PHYS 495 is a "Variable Title" Special Topics course which means that each section covers different topic and those topics change on a yearly basis. PHYS 495 is intended for fourth year students in Specialization or Honors programs. Although there are no set pre-requisites for most of the topics, the department recommends that students should have finished all third year PHYS and MATH courses required by their program.

NOTE: CHECK BACK REGULARLY ON THE LIST OF Topics, BECAUSE IT WILL BE BE UPDATED PERIODICALLY AS MORE TOPICS ARE SUBMITTED.

Because PHYS 495 is closed to web registration, you must contact the Department Undergraduate Advisor to be registered. If you have any questions about PHYS 495, please do contact the Undergraduate Advisor.

 

List of Possible Topics

Fall 2019: Theoretical Astrophysics

This course, taught in two parts with different faculty members, surveys physics methods that are broadly applicable across nearly every astrophysics research domain, but are not contained in the standard physics curriculum.

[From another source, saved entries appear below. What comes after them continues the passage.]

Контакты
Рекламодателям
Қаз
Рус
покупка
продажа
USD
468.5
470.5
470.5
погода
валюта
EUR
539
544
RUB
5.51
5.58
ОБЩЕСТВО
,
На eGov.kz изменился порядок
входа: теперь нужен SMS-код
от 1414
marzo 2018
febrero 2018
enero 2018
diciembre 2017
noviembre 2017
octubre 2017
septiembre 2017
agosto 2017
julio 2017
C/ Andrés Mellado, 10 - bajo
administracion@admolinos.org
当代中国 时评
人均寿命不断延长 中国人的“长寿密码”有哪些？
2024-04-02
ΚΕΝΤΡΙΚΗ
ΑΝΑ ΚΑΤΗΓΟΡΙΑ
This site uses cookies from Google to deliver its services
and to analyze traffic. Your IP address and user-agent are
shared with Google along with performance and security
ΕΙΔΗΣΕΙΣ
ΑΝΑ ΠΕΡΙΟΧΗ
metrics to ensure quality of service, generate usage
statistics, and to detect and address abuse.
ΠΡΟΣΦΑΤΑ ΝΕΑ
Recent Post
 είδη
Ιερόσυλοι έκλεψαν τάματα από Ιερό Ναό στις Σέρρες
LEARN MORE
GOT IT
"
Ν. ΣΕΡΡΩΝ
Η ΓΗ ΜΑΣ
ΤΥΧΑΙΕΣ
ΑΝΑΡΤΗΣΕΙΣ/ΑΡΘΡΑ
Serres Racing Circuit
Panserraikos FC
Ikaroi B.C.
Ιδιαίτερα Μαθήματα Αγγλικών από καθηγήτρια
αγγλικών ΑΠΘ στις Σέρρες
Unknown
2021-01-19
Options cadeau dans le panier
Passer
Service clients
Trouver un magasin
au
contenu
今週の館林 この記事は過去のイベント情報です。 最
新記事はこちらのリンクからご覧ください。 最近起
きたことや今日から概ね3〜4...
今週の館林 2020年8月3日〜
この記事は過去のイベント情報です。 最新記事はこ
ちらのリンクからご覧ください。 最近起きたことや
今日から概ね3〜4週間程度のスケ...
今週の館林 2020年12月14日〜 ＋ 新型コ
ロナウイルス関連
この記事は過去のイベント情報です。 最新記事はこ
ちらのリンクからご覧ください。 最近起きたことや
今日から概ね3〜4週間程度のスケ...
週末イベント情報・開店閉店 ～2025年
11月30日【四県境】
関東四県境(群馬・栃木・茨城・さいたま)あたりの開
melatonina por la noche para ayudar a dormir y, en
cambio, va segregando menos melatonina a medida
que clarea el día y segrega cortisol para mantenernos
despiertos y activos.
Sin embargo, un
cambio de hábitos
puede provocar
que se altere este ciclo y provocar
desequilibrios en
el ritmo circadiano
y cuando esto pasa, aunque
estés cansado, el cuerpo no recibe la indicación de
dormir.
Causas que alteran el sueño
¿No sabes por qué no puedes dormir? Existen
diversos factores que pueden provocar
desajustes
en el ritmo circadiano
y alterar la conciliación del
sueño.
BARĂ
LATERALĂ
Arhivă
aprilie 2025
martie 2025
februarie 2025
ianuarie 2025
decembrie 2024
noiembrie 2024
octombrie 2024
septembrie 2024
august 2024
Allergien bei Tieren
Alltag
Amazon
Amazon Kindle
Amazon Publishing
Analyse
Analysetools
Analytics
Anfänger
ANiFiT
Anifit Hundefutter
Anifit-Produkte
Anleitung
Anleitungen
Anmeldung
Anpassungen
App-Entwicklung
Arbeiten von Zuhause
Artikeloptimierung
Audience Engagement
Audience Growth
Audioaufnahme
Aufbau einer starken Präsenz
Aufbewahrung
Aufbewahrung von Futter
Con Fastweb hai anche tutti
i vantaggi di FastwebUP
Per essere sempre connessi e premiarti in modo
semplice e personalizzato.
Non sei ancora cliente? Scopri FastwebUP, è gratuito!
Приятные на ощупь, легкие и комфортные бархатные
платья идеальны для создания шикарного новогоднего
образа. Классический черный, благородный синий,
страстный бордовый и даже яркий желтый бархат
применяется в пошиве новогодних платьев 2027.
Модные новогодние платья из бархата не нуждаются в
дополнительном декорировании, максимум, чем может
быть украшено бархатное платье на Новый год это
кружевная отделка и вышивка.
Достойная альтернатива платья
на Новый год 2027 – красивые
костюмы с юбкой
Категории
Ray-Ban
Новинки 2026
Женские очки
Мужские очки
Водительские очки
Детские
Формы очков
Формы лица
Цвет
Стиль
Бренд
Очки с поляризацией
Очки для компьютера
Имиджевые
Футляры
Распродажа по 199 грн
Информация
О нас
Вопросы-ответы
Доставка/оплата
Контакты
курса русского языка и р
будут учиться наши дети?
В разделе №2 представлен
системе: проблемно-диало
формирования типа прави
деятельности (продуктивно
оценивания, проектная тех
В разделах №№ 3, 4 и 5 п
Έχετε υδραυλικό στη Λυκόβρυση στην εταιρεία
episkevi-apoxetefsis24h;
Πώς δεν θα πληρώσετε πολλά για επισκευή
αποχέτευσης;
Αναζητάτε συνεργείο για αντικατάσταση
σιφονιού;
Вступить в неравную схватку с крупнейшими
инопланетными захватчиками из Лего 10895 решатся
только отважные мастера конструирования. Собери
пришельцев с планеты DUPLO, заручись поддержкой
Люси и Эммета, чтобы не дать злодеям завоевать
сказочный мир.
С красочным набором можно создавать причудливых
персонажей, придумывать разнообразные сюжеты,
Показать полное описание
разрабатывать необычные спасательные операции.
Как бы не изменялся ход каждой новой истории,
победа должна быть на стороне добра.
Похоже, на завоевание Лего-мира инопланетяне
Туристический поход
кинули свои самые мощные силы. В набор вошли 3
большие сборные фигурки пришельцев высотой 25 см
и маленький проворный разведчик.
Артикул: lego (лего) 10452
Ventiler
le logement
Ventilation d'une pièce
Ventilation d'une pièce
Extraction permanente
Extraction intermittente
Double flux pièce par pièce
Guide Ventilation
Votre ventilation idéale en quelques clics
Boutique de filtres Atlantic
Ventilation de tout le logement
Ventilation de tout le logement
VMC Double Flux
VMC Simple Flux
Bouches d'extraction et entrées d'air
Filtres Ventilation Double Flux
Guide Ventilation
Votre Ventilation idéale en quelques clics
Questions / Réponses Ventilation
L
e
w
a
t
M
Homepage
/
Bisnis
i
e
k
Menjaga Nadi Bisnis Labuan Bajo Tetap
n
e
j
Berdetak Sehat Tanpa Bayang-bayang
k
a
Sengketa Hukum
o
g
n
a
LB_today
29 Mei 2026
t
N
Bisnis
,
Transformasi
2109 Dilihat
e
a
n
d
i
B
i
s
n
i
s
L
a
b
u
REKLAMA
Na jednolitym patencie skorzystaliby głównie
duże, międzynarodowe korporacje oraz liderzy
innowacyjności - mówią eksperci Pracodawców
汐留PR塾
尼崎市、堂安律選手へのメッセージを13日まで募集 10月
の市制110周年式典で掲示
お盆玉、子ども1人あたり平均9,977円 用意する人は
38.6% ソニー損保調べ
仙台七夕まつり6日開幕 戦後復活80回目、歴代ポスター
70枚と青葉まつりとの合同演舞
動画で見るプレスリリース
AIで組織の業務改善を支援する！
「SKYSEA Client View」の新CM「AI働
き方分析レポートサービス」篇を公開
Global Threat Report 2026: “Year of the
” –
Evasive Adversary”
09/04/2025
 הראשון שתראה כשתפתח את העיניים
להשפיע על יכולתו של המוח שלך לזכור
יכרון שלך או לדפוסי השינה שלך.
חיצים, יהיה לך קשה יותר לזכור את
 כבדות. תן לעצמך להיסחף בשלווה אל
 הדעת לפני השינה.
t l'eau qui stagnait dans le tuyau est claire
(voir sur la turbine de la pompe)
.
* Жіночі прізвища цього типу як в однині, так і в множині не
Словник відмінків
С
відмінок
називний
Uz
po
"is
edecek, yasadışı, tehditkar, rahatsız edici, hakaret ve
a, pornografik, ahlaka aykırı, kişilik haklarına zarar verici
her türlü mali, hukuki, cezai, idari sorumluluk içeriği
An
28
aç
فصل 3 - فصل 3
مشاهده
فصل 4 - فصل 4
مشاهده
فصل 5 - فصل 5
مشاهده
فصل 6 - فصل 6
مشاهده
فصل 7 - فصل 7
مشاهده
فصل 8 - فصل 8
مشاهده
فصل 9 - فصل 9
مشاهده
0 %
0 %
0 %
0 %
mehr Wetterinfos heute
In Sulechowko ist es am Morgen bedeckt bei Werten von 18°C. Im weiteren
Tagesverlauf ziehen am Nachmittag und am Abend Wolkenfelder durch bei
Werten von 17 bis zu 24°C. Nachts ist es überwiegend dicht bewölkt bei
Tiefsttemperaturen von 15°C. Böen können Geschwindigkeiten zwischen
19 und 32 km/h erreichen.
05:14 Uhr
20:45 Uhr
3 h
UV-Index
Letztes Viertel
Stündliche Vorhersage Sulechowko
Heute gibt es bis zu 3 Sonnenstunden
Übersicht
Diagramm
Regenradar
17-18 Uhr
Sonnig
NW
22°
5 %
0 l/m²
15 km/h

• Radiative Transfer (Dr. Heinke): This is the process by which radiation is generated in and propagates through astrophysical systems. Since nearly every astrophysical observation is electromagnetic in nature, it also represents the key physics for understanding data.
• Astrophysical Fluids (Dr. Ivanova): Astrophysical fluids span a wider range of physical conditions than are found in terrestrial applications. This component would present an introduction to the hydrodynamic equations and numerical methods used to solve those systems.

Winter 2020: Quantum Atomic and Optical Physics

(Dr. Lindsay LeBlanc) Introduction to quantum atomic and optical physics, with a focus on the quantum light-matter interaction. Topics include: a detailed study of the two-level problem using both semiclassical and quantum optics (Rabi flopping, AC Stark shift, optical Bloch equations); the fundamentals of atomic structure (fine, hyperfine, Zeeman interactions); quantization of the electromagnetic field (Jaynes-Cummings model, quantum states of light); applications to current research topics (laser cooling and trapping, cavity QED, quantum information). Prerequisite: Phys 472 or Phys 511 or equivalent. A detailed syllabus could be accessed from here.

Winter 2020: Biophysics

(Dr. Daniel Charlebois) This course will give an overview of the physics of living systems, with an emphasis on molecular and cellular biophysics. General physics ideas and approaches will be described in a biological context and applied to specific problems in biology. There will be an emphasis on the unifying concepts and approximations of biophysics and how to construct physical models of living systems. Topics to be covered include: sequences and genetic information, gene regulatory networks, diffusion and random searches, complexity science/origins of life, synthetic organisms, molecular motors, folding of protein and RNA molecules, evolution, and drug resistance/discovery. Prior knowledge of undergraduate statistical mechanics/thermodynamics, electrostatics, linear algebra and basic calculus will be assumed.